Never in a million years could that experience be replicated by Payless or Penney's, or any of the other knock off chain stores that pass for "shopping" these days. And Super Wal-Mart? Hah! Despite the ease of access to a virtually limitless supply of food, medicines, and what were once quaintly known as "dry goods," Sam Walton's brainchild remains a soulless convenience store on the superhighway of American consumer culture.

Now, I realize that bygones are bygones, and the mom-and-pop establishments of our past are pretty much done for. Doing business with people that you actually know, and business owners who actually live and have an active investment in the local community are fast falling by the wayside. These days, in order to survive...much less thrive...business has to be big. And that is unfortunate.

The Wall Street Journal reported on Monday that corporate profits for the companies listed on the S&P 500 during the second quarter of 2010 were up by 38%, when compared to the same period a year ago. (Find the article here.) This level of profit was termed "near-historic" by the Journal.
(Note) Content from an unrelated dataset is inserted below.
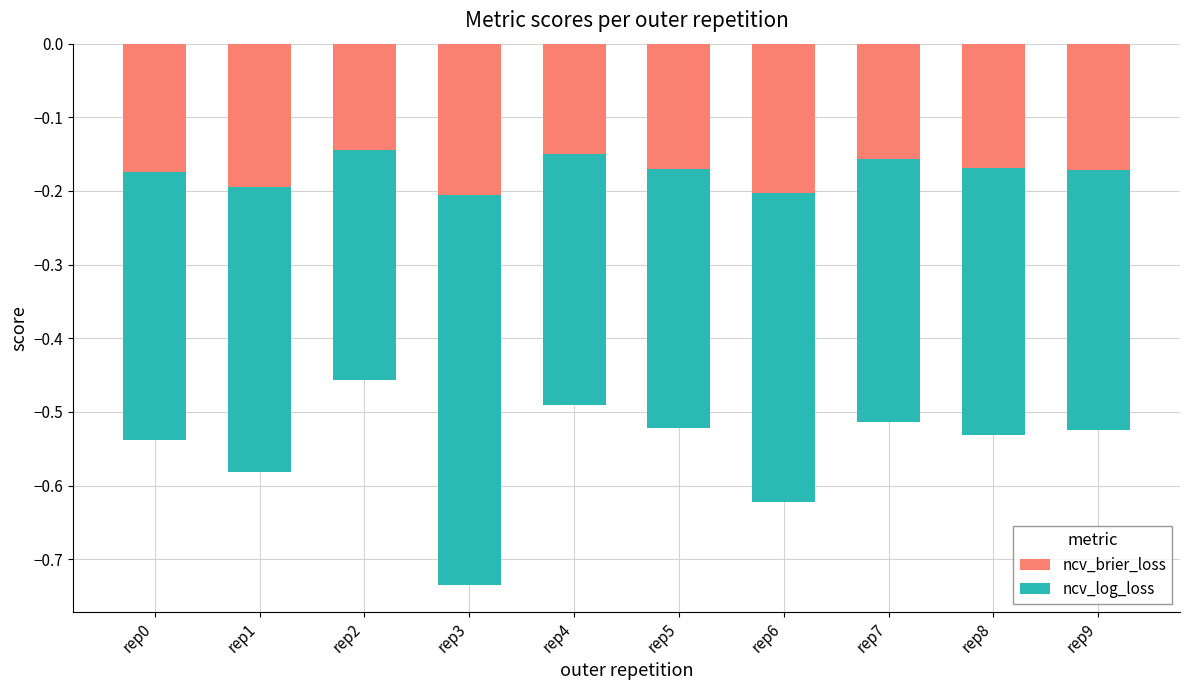

Which series has the largest total across all categories?

ncv_brier_loss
In other words, "we're making so dadgum much money we can hardly keep up with it!"

Okay, so if big business is doing so well, that must mean that we're all doing well, right? Guess again, Bozo.
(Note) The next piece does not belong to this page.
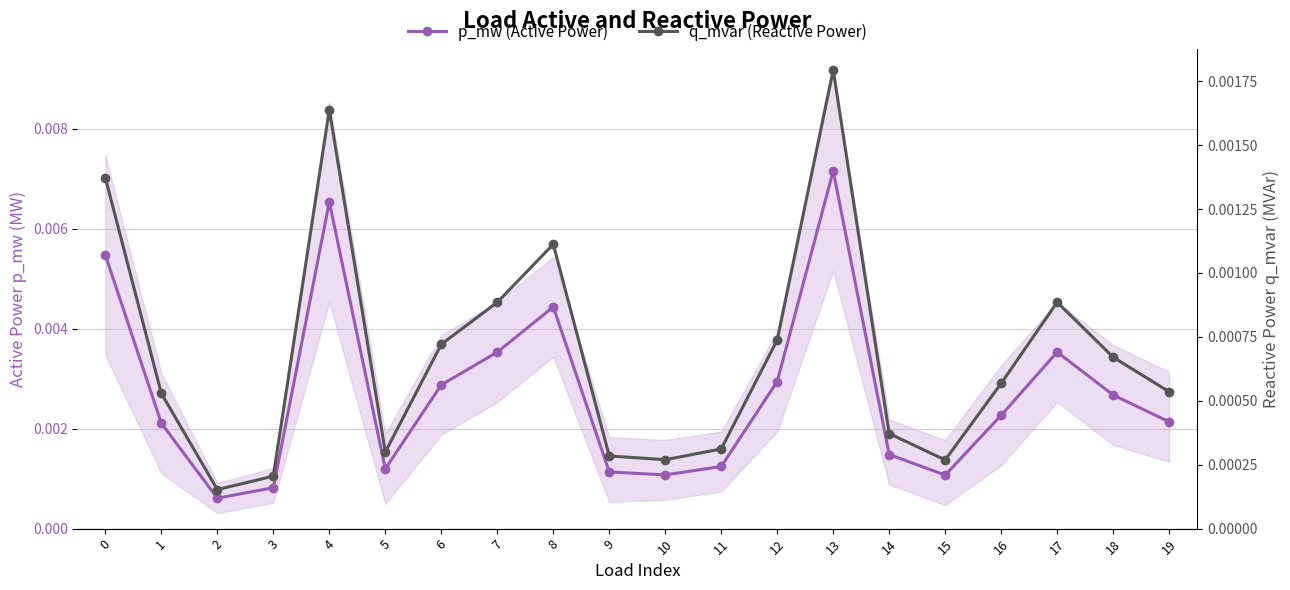

True or false: q_mvar (Reactive Power) and p_mw (Active Power) cross at least once.

False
The same Journal article stated that  "these corporate profits came as the country as a whole got poorer. The net worth of households and non-profits dropped 2.8 percent" during the same period. That's you and me and our churches and favorite charities, don't ya' know.

Did someone just say "the rich got richer and the poor got poorer?"

Now, I'm all for the ability for "companies" and their shareholders to make a decent profit. But just how is it that times were so good for the "companies" and not so good for the rest of us? Again, let me quote the Journal: "To achieve the impressive quarterly results, companies have had to 'streamline' their operations. This means firing workers, outsourcing labor and shuttering unprofitable (or less profitable) divisions." Ouch!

But, wait...hold that wound open for just a minute more; I've got a little more salt left to pour in.

The Guardian magazine, in its September 1, 2010 issue, reported that the CEO's of the 50 American companies that laid off the most people during the recession earned 42 percent more than their peers. (Quick example-- Schering-Plough's Fred Hassan, who engineered a drug company merger with Merck that eliminated 16,000 total jobs, received a bonus of $49.7 million! That's $3100 and change per scalp, Fred...nice going!)

The average leader of an S&P 500 company earns 263 times more than the typical American worker. (Source: Institute for Policy Studies, http://www.ips-dc.org/) In case you missed it, these are the same guys and gals that enjoyed the above-mentioned 38% increase in profits by pushing the "common man" down by a couple of more points last quarter.

Miss Polky, where are you when we really need you?